The lower crude prices due to pipeline bottlenecks are responsible for C$50 million a day in lost profits to the Canadian energy industry, or C$18 billion a year, Jeff Lehrmann, president of Chevron Corp.’s Canadian division, said at a conference in Calgary in October.
TransCanada fell 0.9 percent to C$46.49 at the close today in Toronto, bringing its decline this year to 1.1 percent. It has the lowest volatility among pipeline peers and global energy producers over the last five years, according to data compiled by Bloomberg.
“I don’t think it’s a show-stopper for the stock if the project does not go forward,” Lanny Pendill, an analyst at Edward Jones & Co in St. Louis, said in a Dec. 4 phone interview. Still, TransCanada would probably face a writedown on its investment to date if Keystone is rejected, he said.
Keystone XL is only worth C$1.50 to shares of TransCanada either way as the company has invested in other projects, according to First Asset’s Stephenson.
TransCanada had spent $2 billion on the project by the end of the third quarter, according to Howard, the company spokesman, who declined to specify how much of that could be recovered in the event it’s turned down. The company now says the earliest it will be built is 2016.

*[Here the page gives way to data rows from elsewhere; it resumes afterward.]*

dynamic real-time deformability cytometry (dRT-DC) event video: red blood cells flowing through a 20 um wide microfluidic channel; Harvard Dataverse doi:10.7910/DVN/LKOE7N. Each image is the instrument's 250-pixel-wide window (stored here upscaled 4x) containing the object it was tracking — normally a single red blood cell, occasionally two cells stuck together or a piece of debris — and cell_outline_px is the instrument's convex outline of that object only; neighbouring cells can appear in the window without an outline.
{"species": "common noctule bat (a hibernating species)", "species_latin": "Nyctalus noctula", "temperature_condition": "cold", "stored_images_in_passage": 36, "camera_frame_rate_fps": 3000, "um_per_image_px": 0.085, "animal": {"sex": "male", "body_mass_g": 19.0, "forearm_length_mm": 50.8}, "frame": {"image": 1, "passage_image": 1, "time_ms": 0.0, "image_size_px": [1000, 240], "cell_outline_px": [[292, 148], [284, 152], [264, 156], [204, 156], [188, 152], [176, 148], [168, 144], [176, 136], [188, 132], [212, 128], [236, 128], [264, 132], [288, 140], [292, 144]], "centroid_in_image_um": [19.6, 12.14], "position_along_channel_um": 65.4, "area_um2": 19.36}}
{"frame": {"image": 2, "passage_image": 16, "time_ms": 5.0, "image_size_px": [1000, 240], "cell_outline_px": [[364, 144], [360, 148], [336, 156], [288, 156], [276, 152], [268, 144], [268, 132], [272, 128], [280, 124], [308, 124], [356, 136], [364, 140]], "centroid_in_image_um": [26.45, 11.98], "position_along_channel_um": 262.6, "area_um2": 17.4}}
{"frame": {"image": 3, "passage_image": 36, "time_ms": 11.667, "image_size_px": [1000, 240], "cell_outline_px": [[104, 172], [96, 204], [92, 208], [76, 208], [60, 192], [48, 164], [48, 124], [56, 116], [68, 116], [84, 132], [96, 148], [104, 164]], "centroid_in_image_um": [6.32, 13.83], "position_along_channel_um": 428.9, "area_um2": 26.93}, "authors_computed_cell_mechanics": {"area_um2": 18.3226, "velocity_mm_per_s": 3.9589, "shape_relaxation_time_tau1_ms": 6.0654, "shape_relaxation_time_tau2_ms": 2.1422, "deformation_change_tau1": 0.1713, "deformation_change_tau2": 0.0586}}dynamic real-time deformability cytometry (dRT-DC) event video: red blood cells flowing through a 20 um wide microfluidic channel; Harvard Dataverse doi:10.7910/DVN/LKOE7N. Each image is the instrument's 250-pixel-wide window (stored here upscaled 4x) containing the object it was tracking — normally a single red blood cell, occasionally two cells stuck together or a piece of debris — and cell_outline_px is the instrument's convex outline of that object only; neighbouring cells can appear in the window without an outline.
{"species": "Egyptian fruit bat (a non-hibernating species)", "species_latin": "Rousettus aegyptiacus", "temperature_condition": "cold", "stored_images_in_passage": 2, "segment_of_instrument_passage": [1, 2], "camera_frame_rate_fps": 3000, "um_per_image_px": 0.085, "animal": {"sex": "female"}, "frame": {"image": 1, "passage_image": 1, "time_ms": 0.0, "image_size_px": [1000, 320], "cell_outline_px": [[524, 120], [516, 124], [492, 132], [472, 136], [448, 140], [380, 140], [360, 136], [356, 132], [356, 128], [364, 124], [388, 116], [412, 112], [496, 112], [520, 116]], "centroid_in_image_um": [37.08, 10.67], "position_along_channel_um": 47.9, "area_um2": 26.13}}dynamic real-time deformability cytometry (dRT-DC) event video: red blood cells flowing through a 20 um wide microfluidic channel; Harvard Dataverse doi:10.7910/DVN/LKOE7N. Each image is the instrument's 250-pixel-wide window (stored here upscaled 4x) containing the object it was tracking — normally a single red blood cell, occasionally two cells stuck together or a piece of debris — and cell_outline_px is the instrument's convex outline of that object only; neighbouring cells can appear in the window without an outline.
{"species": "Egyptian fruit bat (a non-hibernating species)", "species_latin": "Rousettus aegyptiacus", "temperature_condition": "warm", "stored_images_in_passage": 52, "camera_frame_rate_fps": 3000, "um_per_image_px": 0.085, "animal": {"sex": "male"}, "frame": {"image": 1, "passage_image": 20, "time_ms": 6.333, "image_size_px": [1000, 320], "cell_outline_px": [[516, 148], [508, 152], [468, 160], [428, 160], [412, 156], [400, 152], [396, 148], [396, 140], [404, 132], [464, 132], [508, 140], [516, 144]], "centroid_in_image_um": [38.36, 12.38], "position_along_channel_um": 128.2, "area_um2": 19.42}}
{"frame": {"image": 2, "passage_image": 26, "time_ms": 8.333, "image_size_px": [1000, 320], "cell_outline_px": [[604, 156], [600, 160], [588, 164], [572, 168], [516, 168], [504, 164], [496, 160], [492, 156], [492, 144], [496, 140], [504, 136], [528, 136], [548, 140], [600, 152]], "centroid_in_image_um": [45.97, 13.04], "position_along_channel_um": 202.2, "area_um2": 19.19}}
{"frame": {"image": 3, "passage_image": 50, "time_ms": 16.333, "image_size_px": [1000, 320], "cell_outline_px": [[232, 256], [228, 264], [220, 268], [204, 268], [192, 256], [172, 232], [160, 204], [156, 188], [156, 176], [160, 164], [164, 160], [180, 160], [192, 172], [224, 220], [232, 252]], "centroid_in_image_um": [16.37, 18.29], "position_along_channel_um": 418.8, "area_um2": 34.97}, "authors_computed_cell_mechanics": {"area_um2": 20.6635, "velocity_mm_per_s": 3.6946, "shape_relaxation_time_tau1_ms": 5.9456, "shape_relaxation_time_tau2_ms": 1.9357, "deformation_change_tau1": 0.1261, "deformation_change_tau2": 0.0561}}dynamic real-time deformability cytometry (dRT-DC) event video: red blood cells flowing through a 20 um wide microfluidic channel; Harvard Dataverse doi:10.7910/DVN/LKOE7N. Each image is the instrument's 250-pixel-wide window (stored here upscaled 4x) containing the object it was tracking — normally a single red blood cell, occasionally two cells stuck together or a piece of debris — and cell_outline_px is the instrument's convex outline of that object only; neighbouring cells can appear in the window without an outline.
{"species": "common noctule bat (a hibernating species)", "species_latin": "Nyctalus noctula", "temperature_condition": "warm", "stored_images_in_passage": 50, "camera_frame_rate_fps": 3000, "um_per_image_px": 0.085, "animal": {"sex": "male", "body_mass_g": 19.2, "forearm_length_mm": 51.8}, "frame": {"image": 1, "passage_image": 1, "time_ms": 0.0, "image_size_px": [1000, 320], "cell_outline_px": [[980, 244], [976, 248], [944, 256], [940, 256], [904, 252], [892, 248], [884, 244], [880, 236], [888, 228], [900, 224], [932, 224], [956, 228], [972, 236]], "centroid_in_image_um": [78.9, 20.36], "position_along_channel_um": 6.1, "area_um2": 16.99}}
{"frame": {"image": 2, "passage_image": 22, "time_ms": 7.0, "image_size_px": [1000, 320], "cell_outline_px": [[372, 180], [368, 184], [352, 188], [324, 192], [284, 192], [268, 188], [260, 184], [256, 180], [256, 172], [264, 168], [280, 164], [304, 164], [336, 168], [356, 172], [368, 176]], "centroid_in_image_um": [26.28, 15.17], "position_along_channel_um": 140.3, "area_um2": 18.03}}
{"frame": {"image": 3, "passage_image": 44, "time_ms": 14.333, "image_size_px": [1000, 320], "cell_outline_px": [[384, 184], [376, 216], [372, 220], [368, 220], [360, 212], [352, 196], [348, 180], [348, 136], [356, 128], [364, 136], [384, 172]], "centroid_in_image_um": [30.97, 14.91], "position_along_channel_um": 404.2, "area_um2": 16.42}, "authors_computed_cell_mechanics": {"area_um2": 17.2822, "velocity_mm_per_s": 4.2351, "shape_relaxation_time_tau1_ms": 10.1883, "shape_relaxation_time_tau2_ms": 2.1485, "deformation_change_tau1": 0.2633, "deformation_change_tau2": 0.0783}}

As TransCanada pursued other projects and split Keystone XL in two by building the southern leg that doesn’t require a presidential permit first, the pipeline’s contribution to the company’s growth diminished. The line now represents 14 percent of TransCanada’s roughly C$38 billion in projects backed by contracts, compared with 32 percent four years ago, according to figures compiled from company presentations. The projects include solar power and other oil and gas pipelines.
The northern portion will contribute C$850 million a year in earnings before interest, taxes, depreciation and amortization, compared with C$1.7 billion for the Energy East pipeline TransCanada is proposing from Alberta to the Atlantic Coast, according to Steven Paget, an analyst at FirstEnergy Capital Corp.
The southern leg of Keystone XL, from Cushing, Oklahoma, to the Gulf Coast, is forecast by Calgary-based FirstEnergy to contribute C$250 million a year. Oil began flowing through the pipe last week and it’s scheduled to start delivering crude in mid-to-late January, according to TransCanada.
Even as TransCanada plans to build other oil pipeline capacity, Keystone XL remains “very important” for the company, Girling told reporters last month. “It’s still a very important project for the industry.”
The pipeline’s delay is one reason why Cenovus is making commitments to other projects, Brian Ferguson, Cenovus’ CEO, said at an investor conference in September, pointing to rail and barge shipments that have allowed producers to “work around bottlenecks.”
For producers boosting North American oil output, “the pipeline is a lot more meaningful” than for TransCanada as multiple new crude conduits are needed to shrink discounts of grades on the continent to global benchmarks, said Pendill of Edward Jones.
“The only way we’re going to do that is to provide a greater outlet coming out of the supply centers, that being the Bakken and the oil sands and getting that to the shore lines,” he said. “XL could certainly help get that done.”